Reading passage ->
━━━━━━━━
It lit up the Street with its power-packed results, which were way ahead of analysts’ expectations, and the company saw its share prices move north. Let us unravel the secret of this stellar performance.

Unraveling the secrets

Driven by increased demand for high-end and fashionable products, Ralph Lauren’s revenue moved north to $1.85 billion. The holiday season, which has been quite disheartening for most retailers, brought more than just good news to the company. Moreover, if we get rid of the negative effects of unfavorable currency movements and some store closures, then the top line would have been even better.

The retail segment was the star performer during the quarter with impressive same-store sales growth.  The company’s amazing collection lured plenty of customers into the stores. However, the wholesale segment was a laggard. Its performance was hampered mainly because of the discontinuation of American Living. Also, sales to some European customers were stopped. Nonetheless, these measures have been taken in order to concentrate on the more profitable businesses, which will help Ralph Lauren grow further.

The results get even more interesting when we reach the bottom line. Adjusted earnings stood at $2.4 per share compared to $1.78 per share a year ago, a huge jump of 35%. The company did a commendable job in containing its costs. Additionally, lower input costs as well as a lower tax rate played an important role. This enabled gross margins to expand further to 59.3%.
━━━━━━━━
Given information ->
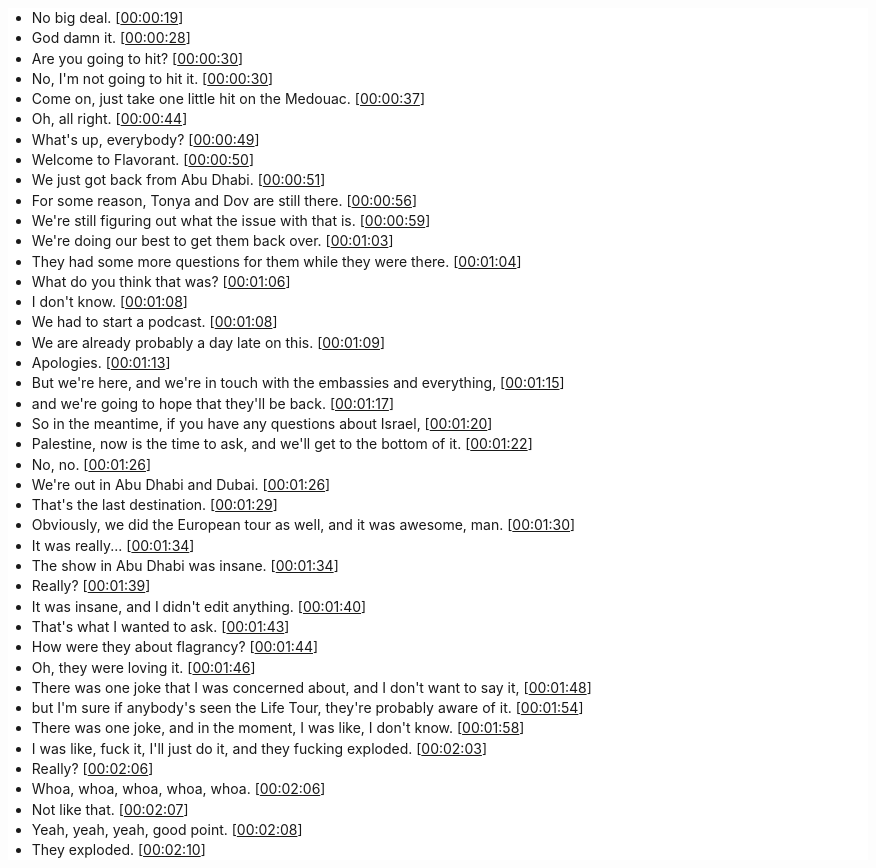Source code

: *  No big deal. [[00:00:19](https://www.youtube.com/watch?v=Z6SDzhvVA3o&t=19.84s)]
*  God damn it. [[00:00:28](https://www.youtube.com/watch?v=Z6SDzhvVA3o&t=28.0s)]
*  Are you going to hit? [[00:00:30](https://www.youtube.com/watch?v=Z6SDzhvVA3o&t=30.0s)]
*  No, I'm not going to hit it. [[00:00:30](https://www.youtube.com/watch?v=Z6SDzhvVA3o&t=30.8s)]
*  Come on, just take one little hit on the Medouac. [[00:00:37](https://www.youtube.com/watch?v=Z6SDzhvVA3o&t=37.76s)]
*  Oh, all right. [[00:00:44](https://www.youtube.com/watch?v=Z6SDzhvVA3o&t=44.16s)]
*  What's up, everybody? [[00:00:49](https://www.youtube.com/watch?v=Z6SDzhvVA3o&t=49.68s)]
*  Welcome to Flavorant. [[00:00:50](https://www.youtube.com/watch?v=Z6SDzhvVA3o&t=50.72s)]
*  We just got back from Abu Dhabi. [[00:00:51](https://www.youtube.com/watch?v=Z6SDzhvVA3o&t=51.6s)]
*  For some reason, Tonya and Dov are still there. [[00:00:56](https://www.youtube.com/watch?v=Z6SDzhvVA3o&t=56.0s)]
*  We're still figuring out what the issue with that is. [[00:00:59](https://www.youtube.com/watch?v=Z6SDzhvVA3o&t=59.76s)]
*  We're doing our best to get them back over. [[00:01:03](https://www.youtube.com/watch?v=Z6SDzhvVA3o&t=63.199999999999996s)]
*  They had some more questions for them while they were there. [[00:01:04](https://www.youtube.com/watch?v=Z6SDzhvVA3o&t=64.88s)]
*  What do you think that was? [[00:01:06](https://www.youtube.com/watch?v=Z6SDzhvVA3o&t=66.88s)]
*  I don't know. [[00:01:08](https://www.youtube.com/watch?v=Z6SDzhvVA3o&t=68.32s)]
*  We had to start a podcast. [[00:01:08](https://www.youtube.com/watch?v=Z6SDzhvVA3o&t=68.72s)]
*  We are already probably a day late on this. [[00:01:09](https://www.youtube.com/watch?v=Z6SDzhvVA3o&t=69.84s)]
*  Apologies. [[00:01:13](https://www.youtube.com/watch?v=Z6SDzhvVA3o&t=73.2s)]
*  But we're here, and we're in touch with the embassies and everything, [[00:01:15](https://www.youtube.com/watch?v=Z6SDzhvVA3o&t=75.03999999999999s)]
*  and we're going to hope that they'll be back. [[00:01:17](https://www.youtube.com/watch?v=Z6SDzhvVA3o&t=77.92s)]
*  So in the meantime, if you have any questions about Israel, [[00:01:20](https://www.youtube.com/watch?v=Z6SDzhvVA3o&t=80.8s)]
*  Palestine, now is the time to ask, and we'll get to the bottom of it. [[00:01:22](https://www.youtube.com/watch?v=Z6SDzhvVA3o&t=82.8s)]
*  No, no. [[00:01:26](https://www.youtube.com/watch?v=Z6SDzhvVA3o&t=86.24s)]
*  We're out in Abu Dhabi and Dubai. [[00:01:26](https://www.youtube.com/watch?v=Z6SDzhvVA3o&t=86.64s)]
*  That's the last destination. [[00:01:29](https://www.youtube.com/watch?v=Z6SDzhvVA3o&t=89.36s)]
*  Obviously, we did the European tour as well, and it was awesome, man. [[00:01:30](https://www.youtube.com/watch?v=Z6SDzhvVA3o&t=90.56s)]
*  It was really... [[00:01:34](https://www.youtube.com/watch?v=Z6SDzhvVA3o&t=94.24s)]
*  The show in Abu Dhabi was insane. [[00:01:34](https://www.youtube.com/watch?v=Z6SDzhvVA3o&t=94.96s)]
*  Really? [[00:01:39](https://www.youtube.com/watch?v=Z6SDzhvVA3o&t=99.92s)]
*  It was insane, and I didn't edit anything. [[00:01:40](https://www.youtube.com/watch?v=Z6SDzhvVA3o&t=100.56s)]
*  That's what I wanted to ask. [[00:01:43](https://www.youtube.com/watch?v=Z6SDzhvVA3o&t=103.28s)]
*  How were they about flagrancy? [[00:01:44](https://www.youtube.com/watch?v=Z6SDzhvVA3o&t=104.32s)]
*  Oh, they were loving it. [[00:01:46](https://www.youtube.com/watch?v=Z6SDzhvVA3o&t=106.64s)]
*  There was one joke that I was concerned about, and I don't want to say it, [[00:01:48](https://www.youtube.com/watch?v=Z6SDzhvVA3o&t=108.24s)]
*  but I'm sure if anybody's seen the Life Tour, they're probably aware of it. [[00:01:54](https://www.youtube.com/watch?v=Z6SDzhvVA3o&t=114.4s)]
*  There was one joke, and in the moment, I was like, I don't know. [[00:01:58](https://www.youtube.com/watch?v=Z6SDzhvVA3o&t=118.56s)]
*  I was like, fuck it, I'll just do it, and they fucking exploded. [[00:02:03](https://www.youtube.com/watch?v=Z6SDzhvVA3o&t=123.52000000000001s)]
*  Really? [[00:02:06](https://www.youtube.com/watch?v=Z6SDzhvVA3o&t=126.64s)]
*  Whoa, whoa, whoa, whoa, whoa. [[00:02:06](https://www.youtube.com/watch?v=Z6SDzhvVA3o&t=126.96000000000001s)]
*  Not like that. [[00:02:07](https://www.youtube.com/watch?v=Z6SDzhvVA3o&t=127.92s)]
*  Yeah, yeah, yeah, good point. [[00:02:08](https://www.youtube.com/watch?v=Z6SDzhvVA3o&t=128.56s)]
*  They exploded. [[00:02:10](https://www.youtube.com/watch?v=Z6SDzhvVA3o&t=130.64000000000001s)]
━━━━━━━━
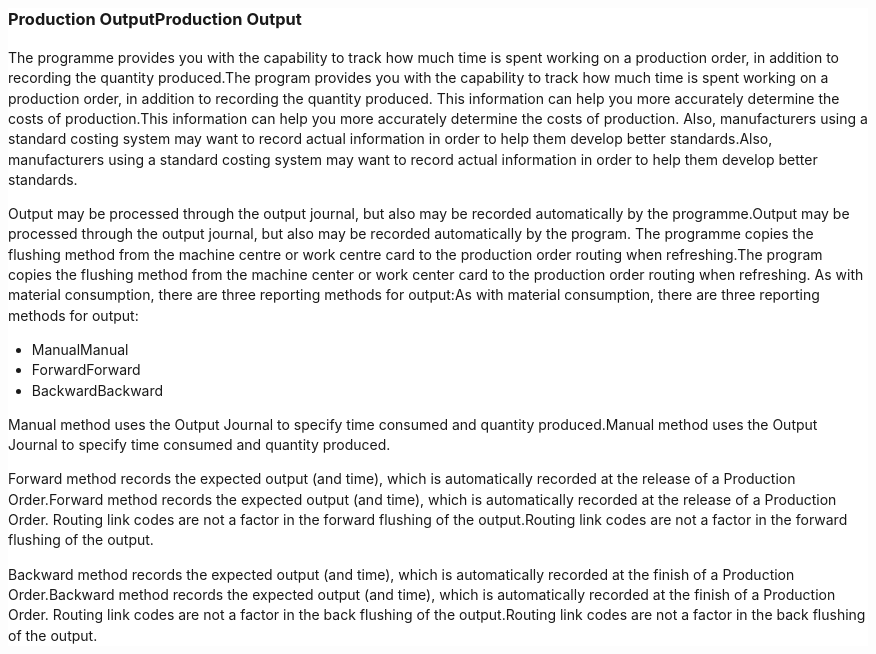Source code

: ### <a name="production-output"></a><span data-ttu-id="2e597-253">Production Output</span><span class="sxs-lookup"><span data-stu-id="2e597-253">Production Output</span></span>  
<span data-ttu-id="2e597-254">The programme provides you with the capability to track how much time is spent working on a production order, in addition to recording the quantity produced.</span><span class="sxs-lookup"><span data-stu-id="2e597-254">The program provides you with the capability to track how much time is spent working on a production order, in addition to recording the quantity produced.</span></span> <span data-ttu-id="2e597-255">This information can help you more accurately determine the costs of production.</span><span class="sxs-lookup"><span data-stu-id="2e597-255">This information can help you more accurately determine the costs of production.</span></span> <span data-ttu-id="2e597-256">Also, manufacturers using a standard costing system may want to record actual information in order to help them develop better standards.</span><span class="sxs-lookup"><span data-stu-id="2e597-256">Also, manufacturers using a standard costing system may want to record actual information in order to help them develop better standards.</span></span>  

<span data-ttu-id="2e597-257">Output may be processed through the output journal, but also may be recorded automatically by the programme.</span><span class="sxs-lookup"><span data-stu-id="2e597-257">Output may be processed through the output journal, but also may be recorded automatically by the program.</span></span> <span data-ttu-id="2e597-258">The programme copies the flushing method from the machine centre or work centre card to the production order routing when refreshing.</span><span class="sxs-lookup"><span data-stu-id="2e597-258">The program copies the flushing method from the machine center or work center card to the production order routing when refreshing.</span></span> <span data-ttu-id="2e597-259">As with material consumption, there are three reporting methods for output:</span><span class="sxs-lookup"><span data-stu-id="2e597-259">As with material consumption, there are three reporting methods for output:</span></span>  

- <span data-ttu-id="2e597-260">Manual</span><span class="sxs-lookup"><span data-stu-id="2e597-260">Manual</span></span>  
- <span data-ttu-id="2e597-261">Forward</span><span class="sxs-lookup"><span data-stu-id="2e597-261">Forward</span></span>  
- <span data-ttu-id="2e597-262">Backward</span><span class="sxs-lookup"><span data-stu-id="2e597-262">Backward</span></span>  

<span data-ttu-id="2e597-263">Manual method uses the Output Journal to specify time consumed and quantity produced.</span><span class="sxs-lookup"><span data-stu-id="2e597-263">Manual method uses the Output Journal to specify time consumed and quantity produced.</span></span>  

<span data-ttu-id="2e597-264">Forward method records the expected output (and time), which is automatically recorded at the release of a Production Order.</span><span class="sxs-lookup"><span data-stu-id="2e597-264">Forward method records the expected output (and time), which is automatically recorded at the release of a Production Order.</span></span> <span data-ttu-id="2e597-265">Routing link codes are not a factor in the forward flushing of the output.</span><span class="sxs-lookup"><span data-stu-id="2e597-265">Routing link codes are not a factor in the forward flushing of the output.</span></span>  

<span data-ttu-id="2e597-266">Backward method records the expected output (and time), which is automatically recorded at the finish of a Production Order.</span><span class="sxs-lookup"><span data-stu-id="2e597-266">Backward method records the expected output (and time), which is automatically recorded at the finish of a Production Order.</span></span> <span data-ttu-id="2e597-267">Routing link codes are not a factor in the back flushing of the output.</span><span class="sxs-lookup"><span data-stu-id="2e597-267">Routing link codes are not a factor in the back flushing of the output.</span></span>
━━━━━━━━
Work instruction 1 -> Could you duplicate the part of the Ralph Lauren earnings passage that begins at the words "It lit up the" and stops after "this stellar performance."?
Work instruction 2 -> Can you render the records from the line that contains "No big deal." through the line that contains "had to start" as a Markdown table, leaving out blank lines, with a "No." column giving the row number and a "Text" column holding the line?

Result 1 ->
It lit up the Street with its power-packed results, which were way ahead of analysts’ expectations, and the company saw its share prices move north. Let us unravel the secret of this stellar performance.

Result 2 ->
| No. | Text |
|---|---|
| 1 | : *  No big deal. [[00:00:19](https://www.youtube.com/watch?v=Z6SDzhvVA3o&t=19.84s)] |
| 2 | *  God damn it. [[00:00:28](https://www.youtube.com/watch?v=Z6SDzhvVA3o&t=28.0s)] |
| 3 | *  Are you going to hit? [[00:00:30](https://www.youtube.com/watch?v=Z6SDzhvVA3o&t=30.0s)] |
| 4 | *  No, I'm not going to hit it. [[00:00:30](https://www.youtube.com/watch?v=Z6SDzhvVA3o&t=30.8s)] |
| 5 | *  Come on, just take one little hit on the Medouac. [[00:00:37](https://www.youtube.com/watch?v=Z6SDzhvVA3o&t=37.76s)] |
| 6 | *  Oh, all right. [[00:00:44](https://www.youtube.com/watch?v=Z6SDzhvVA3o&t=44.16s)] |
| 7 | *  What's up, everybody? [[00:00:49](https://www.youtube.com/watch?v=Z6SDzhvVA3o&t=49.68s)] |
| 8 | *  Welcome to Flavorant. [[00:00:50](https://www.youtube.com/watch?v=Z6SDzhvVA3o&t=50.72s)] |
| 9 | *  We just got back from Abu Dhabi. [[00:00:51](https://www.youtube.com/watch?v=Z6SDzhvVA3o&t=51.6s)] |
| 10 | *  For some reason, Tonya and Dov are still there. [[00:00:56](https://www.youtube.com/watch?v=Z6SDzhvVA3o&t=56.0s)] |
| 11 | *  We're still figuring out what the issue with that is. [[00:00:59](https://www.youtube.com/watch?v=Z6SDzhvVA3o&t=59.76s)] |
| 12 | *  We're doing our best to get them back over. [[00:01:03](https://www.youtube.com/watch?v=Z6SDzhvVA3o&t=63.199999999999996s)] |
| 13 | *  They had some more questions for them while they were there. [[00:01:04](https://www.youtube.com/watch?v=Z6SDzhvVA3o&t=64.88s)] |
| 14 | *  What do you think that was? [[00:01:06](https://www.youtube.com/watch?v=Z6SDzhvVA3o&t=66.88s)] |
| 15 | *  I don't know. [[00:01:08](https://www.youtube.com/watch?v=Z6SDzhvVA3o&t=68.32s)] |
| 16 | *  We had to start a podcast. [[00:01:08](https://www.youtube.com/watch?v=Z6SDzhvVA3o&t=68.72s)] |